Depuis le 30 juillet, la ville de Calavi vit au rythme d’un événement inédit qui aura marqué les esprits. Il s’agit de la première édition du Festival Lèkowa, véritable célébration de la culture africaine et afro-descendante. Le rideau tombe sur cette grande fête aujourd’hui et l’heure est déjà au bilan qui se révèle positif.
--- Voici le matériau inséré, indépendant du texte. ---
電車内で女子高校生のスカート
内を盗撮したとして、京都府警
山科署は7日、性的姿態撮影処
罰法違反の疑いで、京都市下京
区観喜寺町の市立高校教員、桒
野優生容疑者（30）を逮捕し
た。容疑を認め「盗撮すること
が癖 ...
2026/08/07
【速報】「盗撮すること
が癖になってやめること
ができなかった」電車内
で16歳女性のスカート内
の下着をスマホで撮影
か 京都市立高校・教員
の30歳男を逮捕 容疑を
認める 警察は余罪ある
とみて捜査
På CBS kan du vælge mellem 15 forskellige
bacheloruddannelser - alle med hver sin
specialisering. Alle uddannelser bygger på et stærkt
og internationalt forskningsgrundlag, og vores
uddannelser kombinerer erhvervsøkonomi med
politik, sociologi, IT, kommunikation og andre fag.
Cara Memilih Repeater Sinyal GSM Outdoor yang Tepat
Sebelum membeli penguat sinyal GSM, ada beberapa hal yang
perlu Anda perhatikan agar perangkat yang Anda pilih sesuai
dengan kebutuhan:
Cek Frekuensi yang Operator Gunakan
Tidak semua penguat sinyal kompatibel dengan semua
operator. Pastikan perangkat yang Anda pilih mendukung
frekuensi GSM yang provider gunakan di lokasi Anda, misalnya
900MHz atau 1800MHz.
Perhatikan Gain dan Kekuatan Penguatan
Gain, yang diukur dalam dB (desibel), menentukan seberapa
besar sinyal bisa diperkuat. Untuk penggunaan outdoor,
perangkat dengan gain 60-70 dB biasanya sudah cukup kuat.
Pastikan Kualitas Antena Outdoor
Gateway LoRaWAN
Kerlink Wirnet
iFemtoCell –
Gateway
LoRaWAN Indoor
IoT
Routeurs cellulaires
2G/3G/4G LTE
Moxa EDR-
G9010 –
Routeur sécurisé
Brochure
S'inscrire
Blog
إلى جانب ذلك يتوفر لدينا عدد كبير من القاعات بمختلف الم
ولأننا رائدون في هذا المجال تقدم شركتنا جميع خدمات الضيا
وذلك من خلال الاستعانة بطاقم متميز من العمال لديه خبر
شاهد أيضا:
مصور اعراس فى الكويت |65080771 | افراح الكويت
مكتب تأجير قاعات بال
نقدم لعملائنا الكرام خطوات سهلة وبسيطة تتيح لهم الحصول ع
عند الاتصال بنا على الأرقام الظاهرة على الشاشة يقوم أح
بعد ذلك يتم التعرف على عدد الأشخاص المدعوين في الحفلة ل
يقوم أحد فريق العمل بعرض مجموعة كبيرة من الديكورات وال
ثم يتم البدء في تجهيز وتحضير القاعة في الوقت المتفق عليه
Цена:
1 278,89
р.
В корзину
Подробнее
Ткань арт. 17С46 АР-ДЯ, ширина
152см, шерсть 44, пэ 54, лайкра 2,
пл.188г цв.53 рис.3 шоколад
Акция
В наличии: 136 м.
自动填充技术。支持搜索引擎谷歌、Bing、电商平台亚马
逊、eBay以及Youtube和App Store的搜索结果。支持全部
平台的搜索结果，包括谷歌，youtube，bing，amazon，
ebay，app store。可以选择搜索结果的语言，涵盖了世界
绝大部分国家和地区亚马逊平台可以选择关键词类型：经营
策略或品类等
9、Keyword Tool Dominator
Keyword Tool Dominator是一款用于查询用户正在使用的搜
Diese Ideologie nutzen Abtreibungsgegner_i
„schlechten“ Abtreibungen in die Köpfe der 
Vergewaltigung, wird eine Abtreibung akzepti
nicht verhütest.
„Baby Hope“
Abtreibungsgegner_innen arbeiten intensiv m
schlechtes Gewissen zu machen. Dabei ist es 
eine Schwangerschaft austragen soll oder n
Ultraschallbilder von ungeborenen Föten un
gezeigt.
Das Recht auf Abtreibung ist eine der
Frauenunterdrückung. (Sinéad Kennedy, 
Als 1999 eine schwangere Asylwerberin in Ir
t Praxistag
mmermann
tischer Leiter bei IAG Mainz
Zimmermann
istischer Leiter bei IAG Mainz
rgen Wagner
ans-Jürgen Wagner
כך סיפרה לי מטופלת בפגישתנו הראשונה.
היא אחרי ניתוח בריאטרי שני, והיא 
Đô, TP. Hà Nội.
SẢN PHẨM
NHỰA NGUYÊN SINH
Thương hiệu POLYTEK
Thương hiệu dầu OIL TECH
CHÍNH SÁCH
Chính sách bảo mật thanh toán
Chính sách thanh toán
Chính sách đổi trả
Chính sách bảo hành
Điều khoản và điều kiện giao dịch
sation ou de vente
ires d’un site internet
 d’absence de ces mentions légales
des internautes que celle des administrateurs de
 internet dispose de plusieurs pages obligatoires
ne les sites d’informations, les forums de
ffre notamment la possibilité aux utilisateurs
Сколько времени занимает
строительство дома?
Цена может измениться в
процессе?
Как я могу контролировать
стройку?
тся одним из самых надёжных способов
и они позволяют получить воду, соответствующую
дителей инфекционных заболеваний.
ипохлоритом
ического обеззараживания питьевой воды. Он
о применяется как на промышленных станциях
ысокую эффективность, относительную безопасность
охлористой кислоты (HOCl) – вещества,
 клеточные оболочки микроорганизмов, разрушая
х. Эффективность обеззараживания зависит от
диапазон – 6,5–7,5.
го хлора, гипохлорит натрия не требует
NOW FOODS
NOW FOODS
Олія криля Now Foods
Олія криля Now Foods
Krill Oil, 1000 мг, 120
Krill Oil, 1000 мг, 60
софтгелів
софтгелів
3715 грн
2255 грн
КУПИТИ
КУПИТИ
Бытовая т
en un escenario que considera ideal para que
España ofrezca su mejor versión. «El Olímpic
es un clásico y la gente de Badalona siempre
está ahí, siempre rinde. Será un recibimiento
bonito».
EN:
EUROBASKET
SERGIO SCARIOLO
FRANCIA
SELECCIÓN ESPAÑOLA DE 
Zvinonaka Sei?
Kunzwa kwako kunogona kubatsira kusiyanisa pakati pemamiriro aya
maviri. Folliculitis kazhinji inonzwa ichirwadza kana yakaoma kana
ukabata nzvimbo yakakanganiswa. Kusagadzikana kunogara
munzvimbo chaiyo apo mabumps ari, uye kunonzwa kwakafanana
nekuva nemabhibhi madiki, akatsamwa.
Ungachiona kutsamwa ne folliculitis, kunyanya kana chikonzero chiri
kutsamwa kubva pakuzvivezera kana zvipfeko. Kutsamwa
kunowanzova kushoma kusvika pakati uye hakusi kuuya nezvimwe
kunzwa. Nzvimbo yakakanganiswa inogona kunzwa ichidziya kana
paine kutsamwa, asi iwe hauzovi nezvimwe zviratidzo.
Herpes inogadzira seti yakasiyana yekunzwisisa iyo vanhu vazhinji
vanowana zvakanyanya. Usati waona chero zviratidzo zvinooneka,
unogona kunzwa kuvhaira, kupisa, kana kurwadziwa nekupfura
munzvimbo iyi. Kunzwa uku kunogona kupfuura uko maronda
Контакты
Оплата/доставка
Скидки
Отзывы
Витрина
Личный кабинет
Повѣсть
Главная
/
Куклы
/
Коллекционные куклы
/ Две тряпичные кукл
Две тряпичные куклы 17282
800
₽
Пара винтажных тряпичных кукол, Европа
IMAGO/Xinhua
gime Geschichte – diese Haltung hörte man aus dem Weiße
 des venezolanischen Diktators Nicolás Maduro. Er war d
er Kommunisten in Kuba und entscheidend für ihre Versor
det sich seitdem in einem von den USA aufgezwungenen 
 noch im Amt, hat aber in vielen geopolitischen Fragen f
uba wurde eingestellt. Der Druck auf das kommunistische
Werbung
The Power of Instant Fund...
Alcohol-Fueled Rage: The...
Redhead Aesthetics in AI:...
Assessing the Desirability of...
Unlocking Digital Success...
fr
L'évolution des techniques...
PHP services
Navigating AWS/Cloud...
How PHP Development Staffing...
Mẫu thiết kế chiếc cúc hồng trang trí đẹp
Le festival Lèkowa s’achève en beauté aujourd’hui. Durant cinq jours, la cité béninoise s’est métamorphosée en une scène géante à ciel ouvert, accueillant artistes, penseurs, artisans, et visiteurs venus d’Afrique et de la diaspora. Entre concerts en plein air, danses traditionnelles, slam, projections de films et débats intellectuels, Lèkowa a su faire vibrer Calavi au son des djembés et des voix engagées. Le festival s’est imposé comme un carrefour unique entre tradition et modernité. Des troupes de danse du Bénin et du Mali aux musiciens jamaïcains et brésiliens, les spectacles ont offert un tour du monde afro dans une ambiance chaleureuse et inclusive. Ateliers de percussion, teinture naturelle, contes pour enfants et agoras citoyennes ont transformé les spectateurs en véritables acteurs culturels.
En particulier, le volet « Les Agoras de l’Afrique » a réuni penseurs, entrepreneurs et artistes autour de questions centrales : identité, diaspora, art et développement. Des expositions et installations numériques ont également permis de poser un regard profond et poétique sur les réalités du continent.
Cette réussite tient aussi à la forte mobilisation des bénévoles dynamiques, des partenaires publics et mécènes engagés qui ont contribué à faire de Lèkowa bien plus qu’un festival mais plutôt un symbole d’une Afrique créative, connectée et fière de son héritage. Cap sur les prochaines éditions.